Ainsi, les quatre témoins constituent un quadrillage vibratoire de la Réalité divine :
Ils assurent l'équité (ʿadl), c’est-à-dire la balance intérieure ramenant le déséquilibre à la juste proportion ;
Ils assurent la mesure al-qisṭ (3:18) en rétablissant l’harmonie entre la lumière émise et la lumière reçue ;
Ils assurent la vérification du message perçu, par comparaison entre la projection du nafs et la vérité du Référentiel divin
Ces témoins ne proviennent pas du monde humain, mais de la sphère céleste et du champ de la connaissance divine, comme le rappelle 4:166 :
« Allāh témoigne de ce qu’Il a fait descendre vers toi… et les malāʾikah témoignent, et Allāh suffit comme témoin. »
Les malāʾikah et les messagers sont les porteurs de ce témoignage ; ils inscrivent dans le nafs les repères authentiques permettant de reconnaître la vérité du champ originel. Le témoignage devient alors une conscience rapprochée de la fréquence de la vérité divine.
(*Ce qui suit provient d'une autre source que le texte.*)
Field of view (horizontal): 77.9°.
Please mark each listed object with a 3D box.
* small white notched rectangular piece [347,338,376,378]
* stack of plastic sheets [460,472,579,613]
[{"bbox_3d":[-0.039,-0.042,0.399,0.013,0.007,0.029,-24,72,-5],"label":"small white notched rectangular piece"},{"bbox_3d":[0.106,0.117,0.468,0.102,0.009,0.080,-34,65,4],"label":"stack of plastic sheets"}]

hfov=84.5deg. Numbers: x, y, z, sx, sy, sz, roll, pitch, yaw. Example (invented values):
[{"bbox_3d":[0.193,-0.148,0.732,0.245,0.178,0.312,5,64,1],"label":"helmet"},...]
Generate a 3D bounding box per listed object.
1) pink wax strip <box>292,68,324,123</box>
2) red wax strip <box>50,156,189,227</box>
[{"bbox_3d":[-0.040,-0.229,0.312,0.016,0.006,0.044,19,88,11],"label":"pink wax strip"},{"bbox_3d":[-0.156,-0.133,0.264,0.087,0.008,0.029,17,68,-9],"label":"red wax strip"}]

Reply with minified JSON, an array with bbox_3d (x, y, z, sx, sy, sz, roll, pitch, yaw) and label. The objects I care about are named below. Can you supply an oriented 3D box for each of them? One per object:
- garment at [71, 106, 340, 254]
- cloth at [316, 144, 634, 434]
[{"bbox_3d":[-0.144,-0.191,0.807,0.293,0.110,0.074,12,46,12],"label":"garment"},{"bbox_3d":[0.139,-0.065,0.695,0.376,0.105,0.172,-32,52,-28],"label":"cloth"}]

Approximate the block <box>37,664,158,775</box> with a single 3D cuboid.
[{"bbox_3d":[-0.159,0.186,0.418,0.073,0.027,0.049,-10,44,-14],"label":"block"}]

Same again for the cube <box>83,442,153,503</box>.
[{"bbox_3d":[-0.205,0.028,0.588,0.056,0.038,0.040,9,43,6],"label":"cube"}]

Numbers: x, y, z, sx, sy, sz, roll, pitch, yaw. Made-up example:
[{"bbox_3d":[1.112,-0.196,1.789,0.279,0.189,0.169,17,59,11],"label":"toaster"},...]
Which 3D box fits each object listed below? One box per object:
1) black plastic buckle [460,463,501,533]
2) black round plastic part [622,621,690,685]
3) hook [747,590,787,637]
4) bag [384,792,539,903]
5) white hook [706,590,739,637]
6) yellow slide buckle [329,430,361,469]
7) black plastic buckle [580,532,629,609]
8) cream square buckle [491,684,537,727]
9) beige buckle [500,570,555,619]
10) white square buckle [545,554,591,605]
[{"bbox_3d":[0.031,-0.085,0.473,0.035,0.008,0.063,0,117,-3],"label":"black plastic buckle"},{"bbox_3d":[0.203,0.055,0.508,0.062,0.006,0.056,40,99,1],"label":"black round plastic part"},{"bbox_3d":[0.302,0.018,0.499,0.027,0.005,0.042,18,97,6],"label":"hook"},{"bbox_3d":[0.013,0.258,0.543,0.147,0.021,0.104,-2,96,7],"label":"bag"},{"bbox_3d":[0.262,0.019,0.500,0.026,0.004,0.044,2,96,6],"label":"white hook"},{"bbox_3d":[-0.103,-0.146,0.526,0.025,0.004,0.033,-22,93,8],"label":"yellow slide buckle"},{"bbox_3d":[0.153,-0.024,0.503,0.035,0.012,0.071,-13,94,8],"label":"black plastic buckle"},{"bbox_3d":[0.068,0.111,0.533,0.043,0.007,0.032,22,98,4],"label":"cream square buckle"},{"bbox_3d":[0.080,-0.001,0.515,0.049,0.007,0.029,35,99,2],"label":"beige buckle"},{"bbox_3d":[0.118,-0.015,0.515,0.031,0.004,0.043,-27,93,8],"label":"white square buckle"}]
Ainsi, les quatre témoins sont de nature céleste et non terrestre : ils sont les quatre faces de la Lumière divine qui encadrent, équilibrent et vérifient la conscience du nafs 4 observateurs polaires de la consicence humaine. Leur fonction est d’assurer que toute mesure, tout jugement, tout discernement se fonde sur la résonance avec la Vérité absolue, aucune subjectivité humaine ne pourrait être témoin!!! Sauf par le mensonge.